• DOCUMENTO FUENTE:
* * * * * * *

Como en todo experimento de conducta de aprendizaje, hizo falta un gran número de repeticiones para que los macacos se familiarizaran con la tarea y realizaran las acciones requeridas con el fin de conseguir las sabrosas recompensas. Es fácil imaginar que aquello debió de ser bastante arduo y caótico, sobre todo al principio. Los macacos moviéndose descontroladamente sin hacer caso a la tarea, las neuronas disparando sin razón aparente y sin cesar cuando los macacos agarraban los objetos, cuando los veían y cuando se comían las recompensas. Pero a fuerza de repetir y repetir, poco a poco el equipo de Rizzolatti iba descifrando la lógica subyacente a esos estruendos neuronales.
Hasta que en el curso de la investigación se produjo un acontecimiento inesperado que acabaría siendo un punto de inflexión en nuestra comprensión del sistema motor y de nuestros sistemas cognitivos. En el día a día del laboratorio, los miembros del equipo solían aprovechar los descansos entre tareas para saciar el apetito (sí, la ciencia da hambre a veces). Y no era inusual que para ello recurrieran a los cacahuetes del bote de las recompensas de los macacos. Un buen día, justo mientras alguno de los investigadores se llevaba un puñado de cacahuetes a la boca, oyeron «¡tac-tac-tac!». Era el osciloscopio que estaba indicando que había disparos de las neuronas premotoras de la región F5.

* * * * * * *

• DATOS DEL EJERCICIO:
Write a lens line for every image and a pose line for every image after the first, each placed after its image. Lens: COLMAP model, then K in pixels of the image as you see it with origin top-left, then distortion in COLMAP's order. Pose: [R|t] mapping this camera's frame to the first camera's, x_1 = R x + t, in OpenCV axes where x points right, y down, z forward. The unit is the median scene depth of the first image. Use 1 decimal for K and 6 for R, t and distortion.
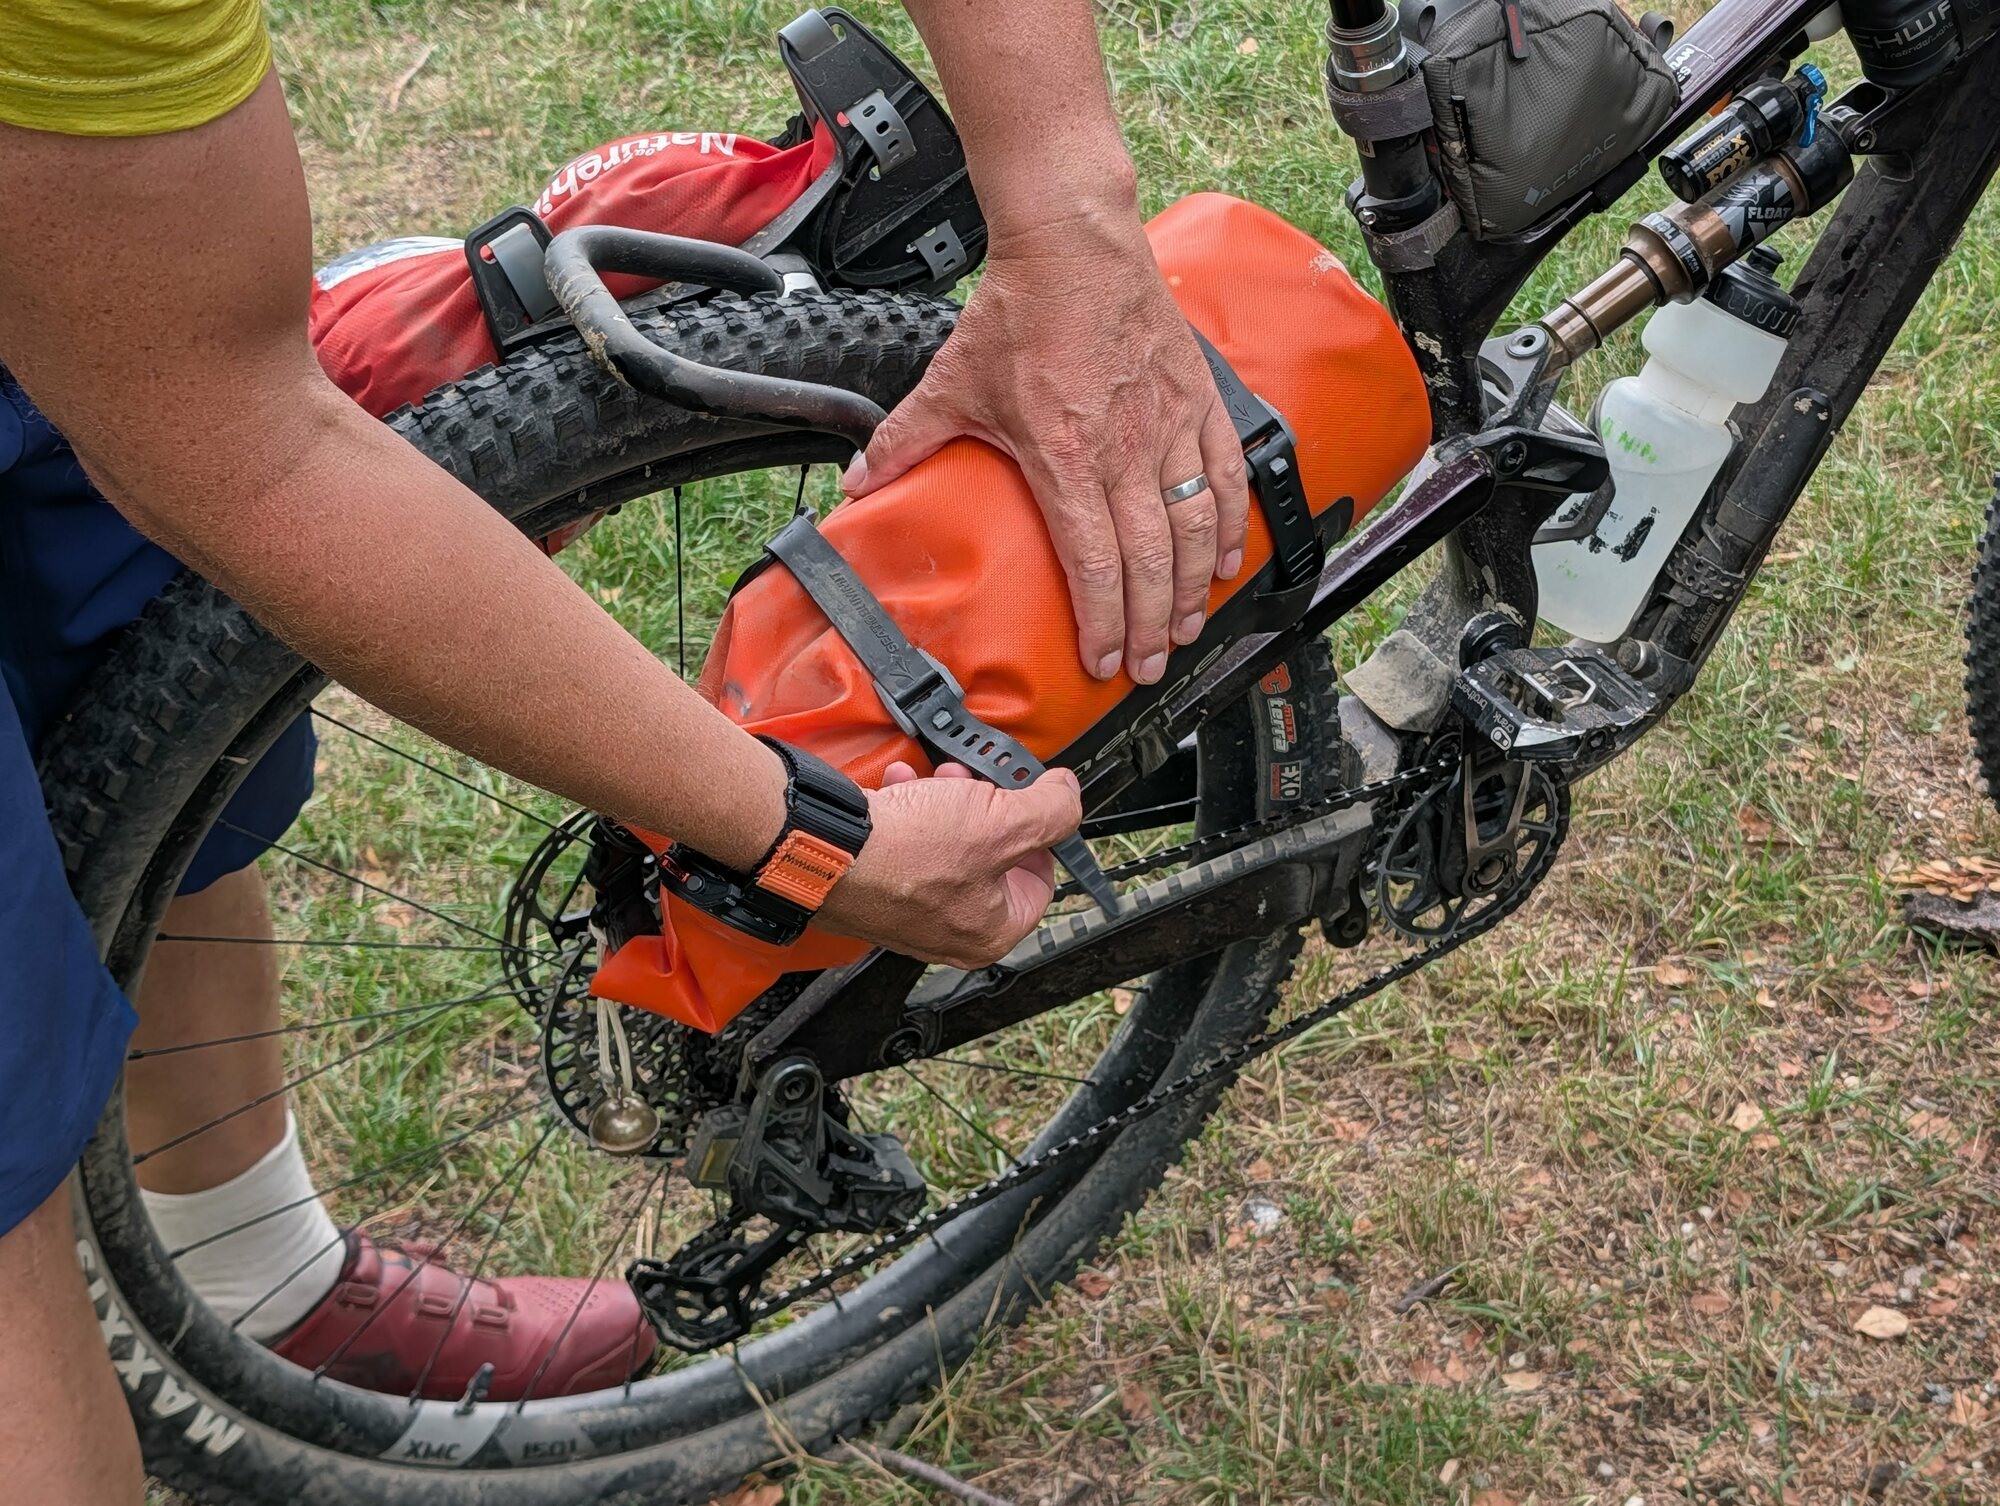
lens RADIAL K [[3155.6, 0, 1108.6], [0, 3155.6, 790.4], [0, 0, 1]] dist [0.032896, 0.000000]
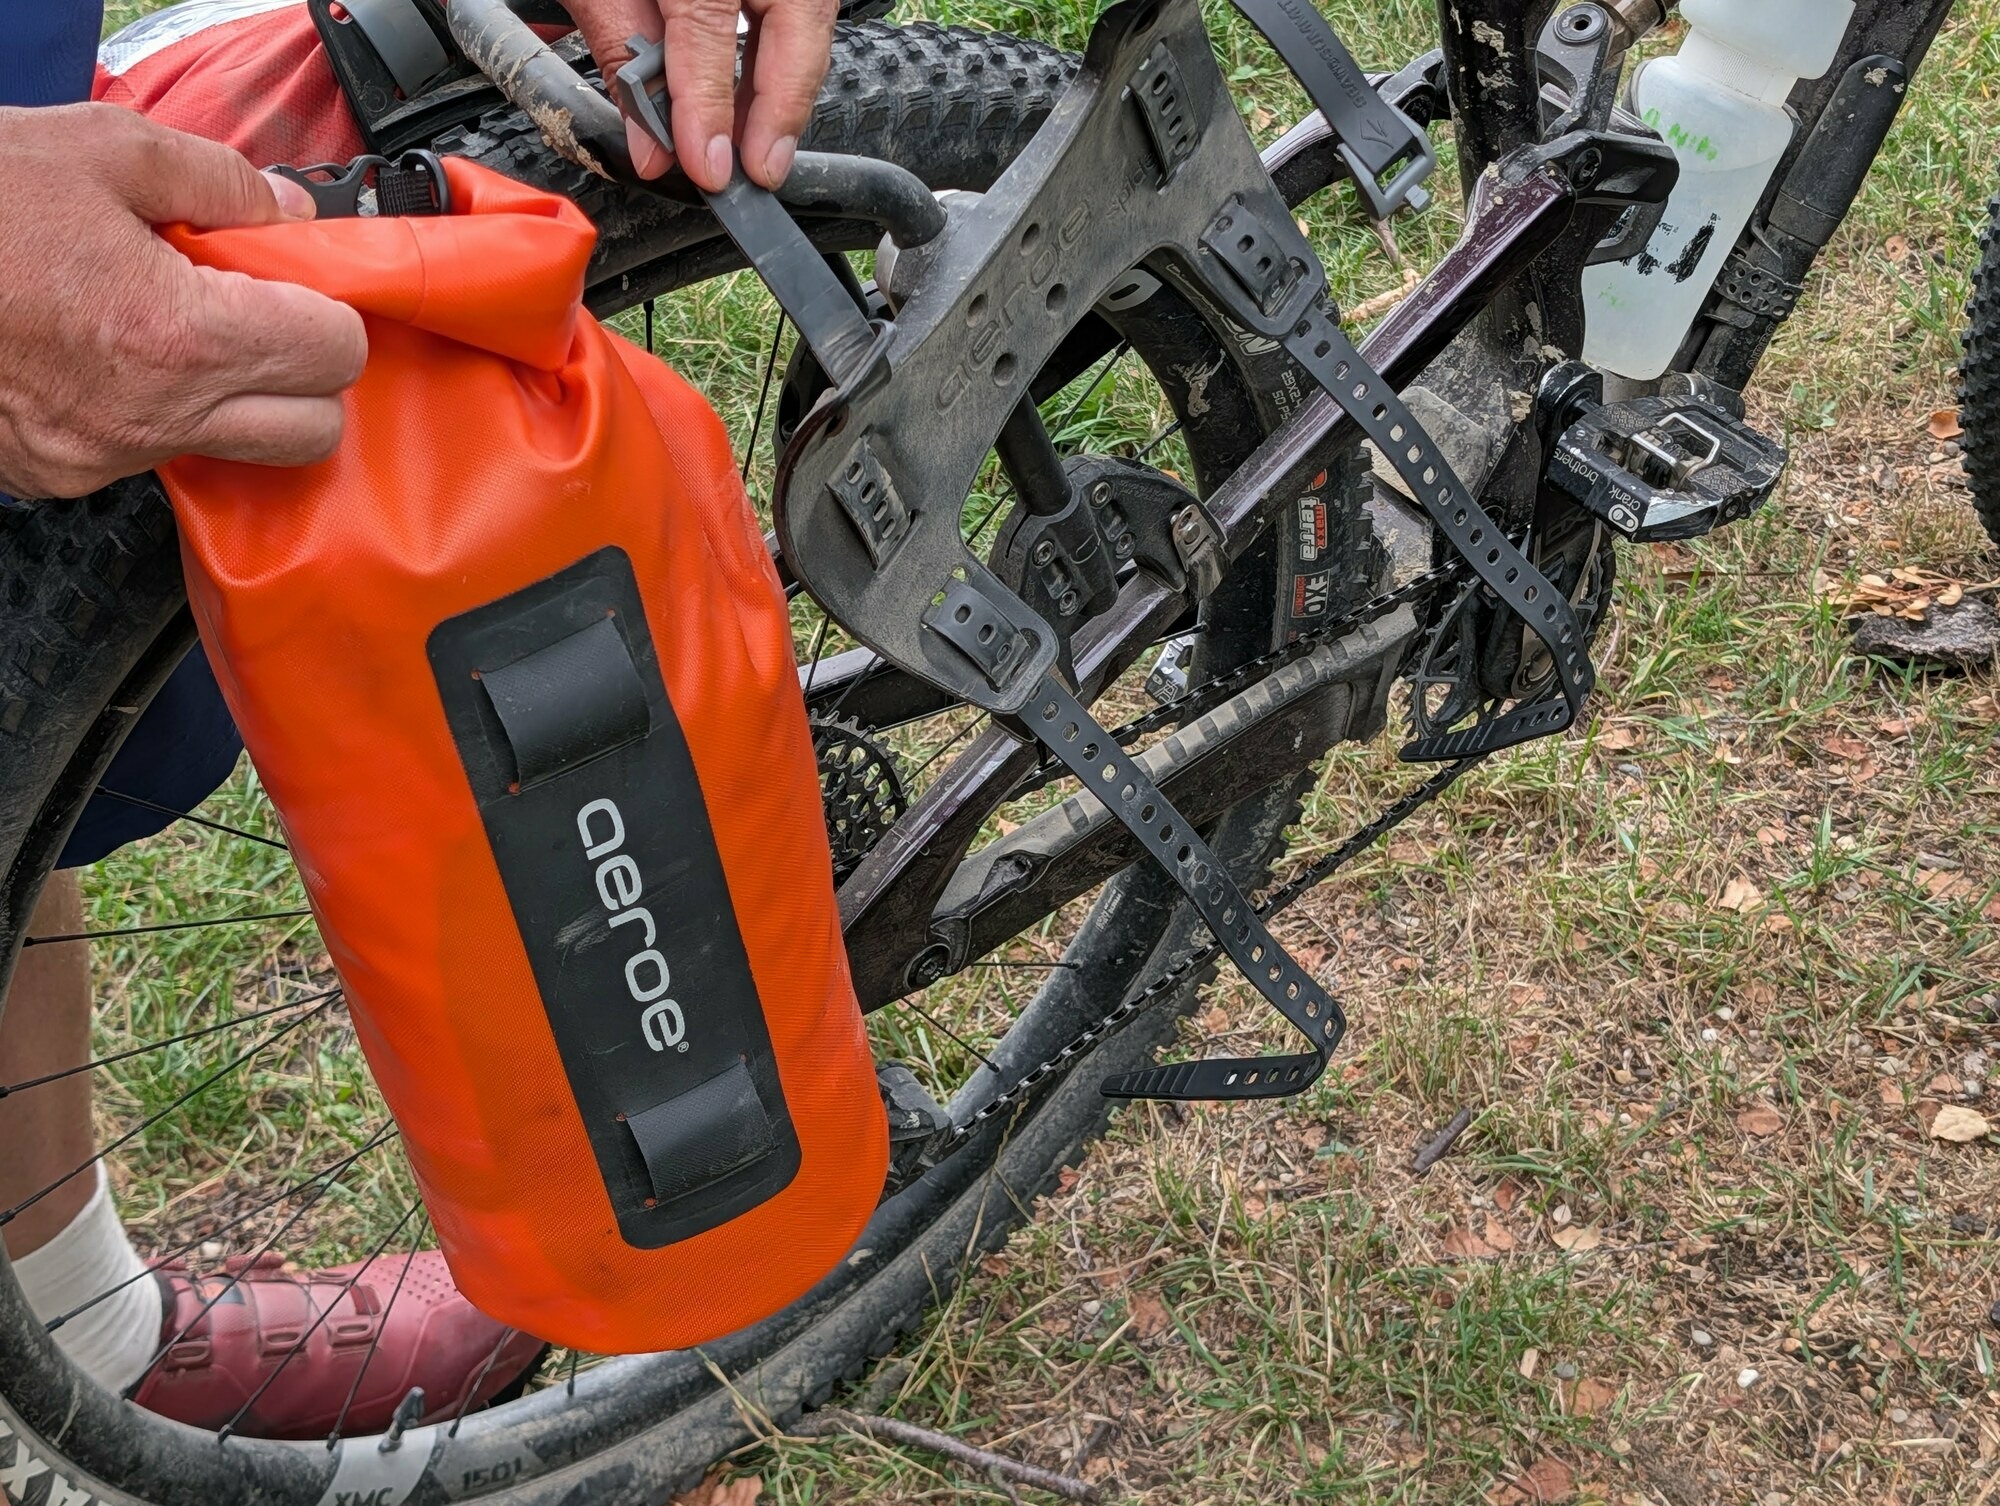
lens RADIAL K [[3208.2, 0, 941.6], [0, 3208.2, 779.3], [0, 0, 1]] dist [-0.000549, 0.000000]
pose [[0.989191, -0.100028, 0.107217, -0.133547], [0.090020, 0.991452, 0.094440, -0.040049], [-0.115747, -0.083767, 0.989740, 0.176565]]
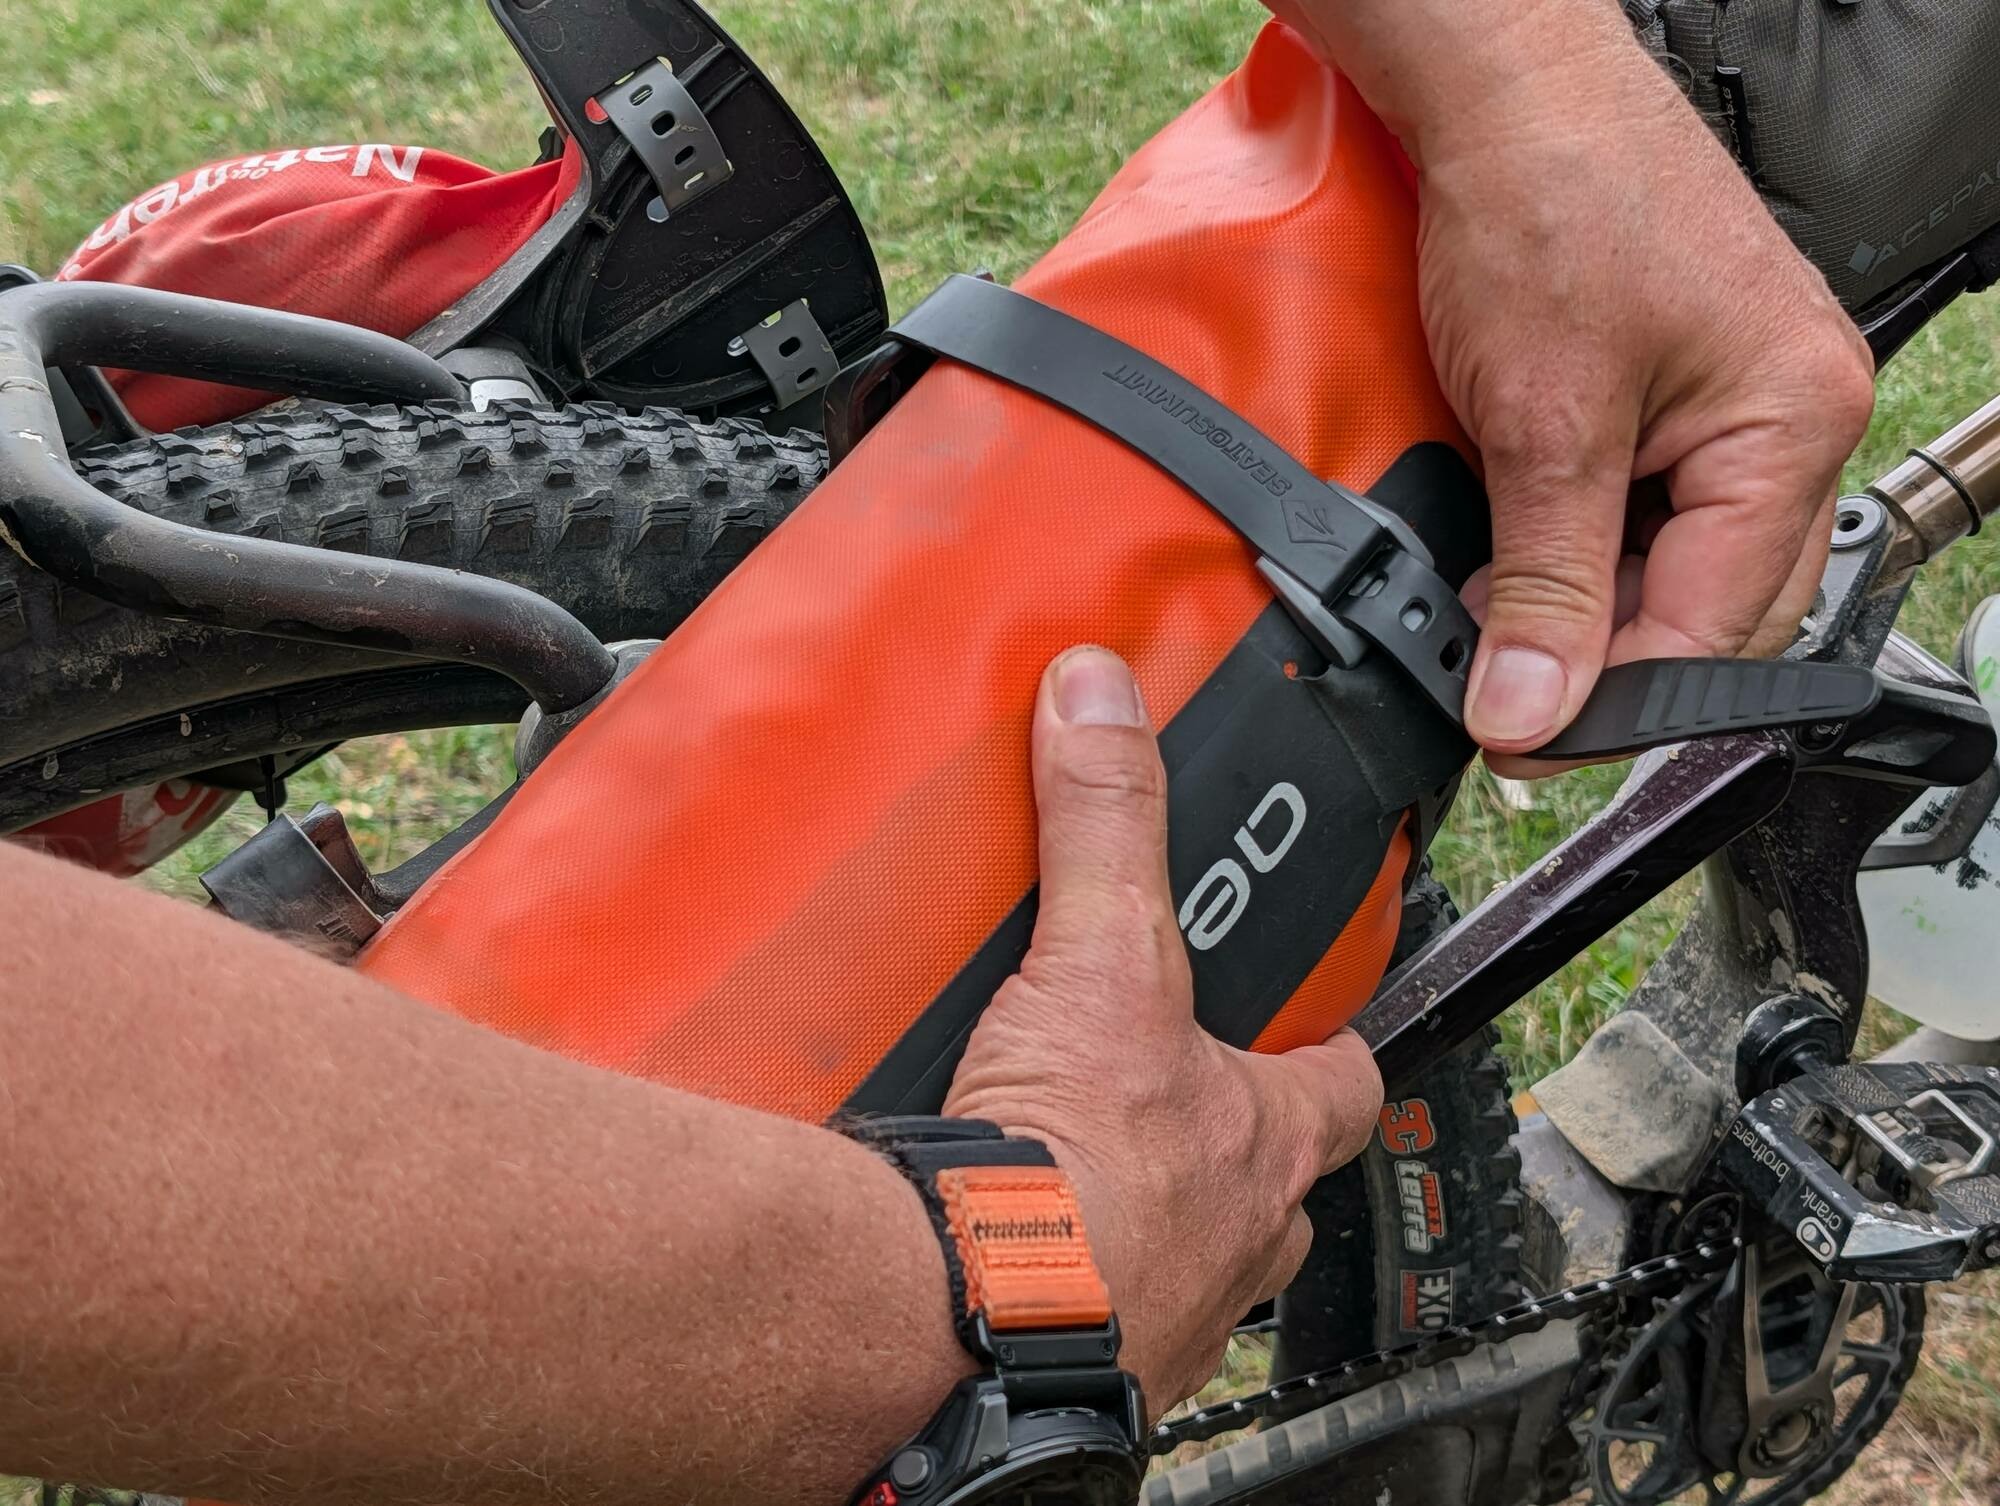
lens RADIAL K [[3035.4, 0, 1003.3], [0, 3035.4, 681.5], [0, 0, 1]] dist [0.010841, 0.000000]
pose [[0.992912, 0.006789, -0.118657, 0.044039], [-0.022120, 0.991479, -0.128374, -0.037531], [0.116775, 0.130089, 0.984602, 0.425862]]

* * * * * * *

• TAREA ASIGNADA 1: Reescribe el fragmento del texto sobre los macacos que comienza en "Hasta que en" y termina en "la región F5.", sustituyendo "cacahuetes" por "maníes".
• TAREA ASIGNADA 2: Según el texto sobre los macacos, ¿en qué tres momentos disparaban sin cesar las neuronas al principio del experimento?
• TAREA ASIGNADA 3: Continúa el texto sobre los macacos a partir de su última oración.

• RESPUESTA ESPERADA 1:
Hasta que en el curso de la investigación se produjo un acontecimiento inesperado que acabaría siendo un punto de inflexión en nuestra comprensión del sistema motor y de nuestros sistemas cognitivos. En el día a día del laboratorio, los miembros del equipo solían aprovechar los descansos entre tareas para saciar el apetito (sí, la ciencia da hambre a veces). Y no era inusual que para ello recurrieran a los maníes del bote de las recompensas de los macacos. Un buen día, justo mientras alguno de los investigadores se llevaba un puñado de maníes a la boca, oyeron «¡tac-tac-tac!». Era el osciloscopio que estaba indicando que había disparos de las neuronas premotoras de la región F5.

• RESPUESTA ESPERADA 2: Cuando los macacos agarraban los objetos, cuando los veían y cuando se comían las recompensas.

• RESPUESTA ESPERADA 3:
Pero ¿cómo? ¡El macaco estaba sentado y quieto y no interactuaba con ningún objeto! Escépticos e incrédulos, los científicos inicialmente creyeron que se trataba de un ruido de fondo, un error de los sistemas de registro, o, en palabras de Giacomo Rizzolatti, una «bizzarria sperimentale». Sin embargo, este «error» aparentemente sin importancia se repitió de manera sistemática cada vez que los investigadores se presentaban delante de los macacos y se llevaban comida a la boca, incluso cuando los animales estaban realizando otras acciones con objetos diversos. A pesar de que los macacos estaban quietos, sus neuronas disparaban como si fueran ellos los que realizaban los movimientos.
El equipo de Rizzolatti intuyó desde el primer momento que estaban presenciando algo trascendental: la sospecha que todos albergaban era que la activación de las neuronas estaba relacionada con el significado de las acciones que presenciaban los macacos. Eran los primeros atisbos de lo que más tarde se convertiría en el sustento neurobiológico de la comprensión de las acciones de los demás, una capacidad esencial para la interacción social.